If Williams really is going to be a Hurricane, there should be weightier conditions than Dee's previously compiled list, which includes 50 hours of community service, mandatory study hall and a dire warning not to mess up again.

He should be told, by Coker, that he absolutely will not play as a true freshman. That's a reasonable probationary period and a dose of discipline for both player and coaching staff. A stiffer option, though less realistic, would be shipping Williams off to a junior college for two years of seasoning, with the future offer of a Miami scholarship as a reward for good behavior.

Nate Harris is proving the potential value of that tactic. He had it all, then he had nothing, and now he's on the verge of having it all again.

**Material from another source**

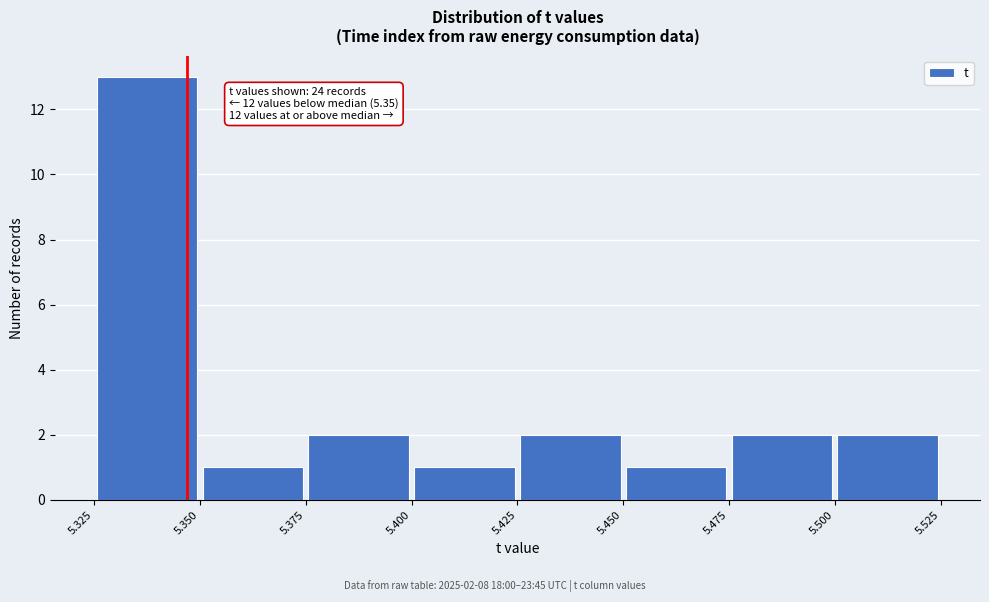

Which range on the x-axis has the tallest bar?

5.325 to 5.350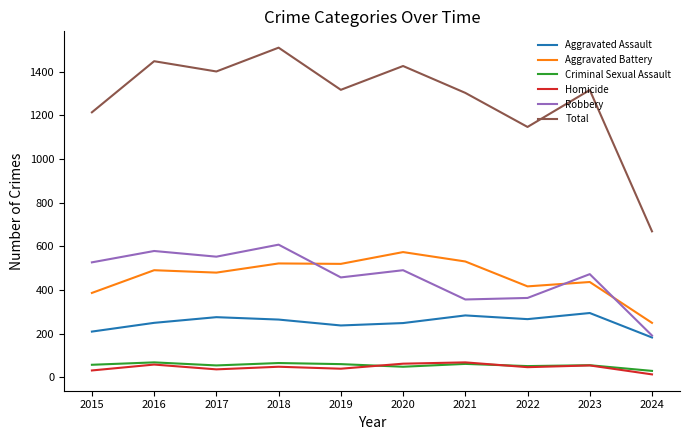

At which label is Total closest to 1089?

2022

A highly prized linebacker at Miami Edison, Harris was a member of the Hurricanes' signing class of 2002. He blew it big time shortly thereafter by getting involved in an armed robbery in Liberty City. Miami revoked his scholarship offer, demonstrating the distinction between violent crime and discharging a fire extinguisher as a prank, which was one of Williams' January offenses. Harris dealt with the consequences of his action, doing six months in a disciplinary boot camp as part of a plea bargain, and is playing now at Dodge City Junior College in Kansas.

One season down and one season to go before Harris gets out of Dodge, at which time Nick Saban, coach of the BCS national champion LSU Tigers, has indicated he may offer the detoured Miamian a scholarship.

Williams has yet to show that much commitment to his own future. Miami should be far more careful of its own reputation, so long on the mend.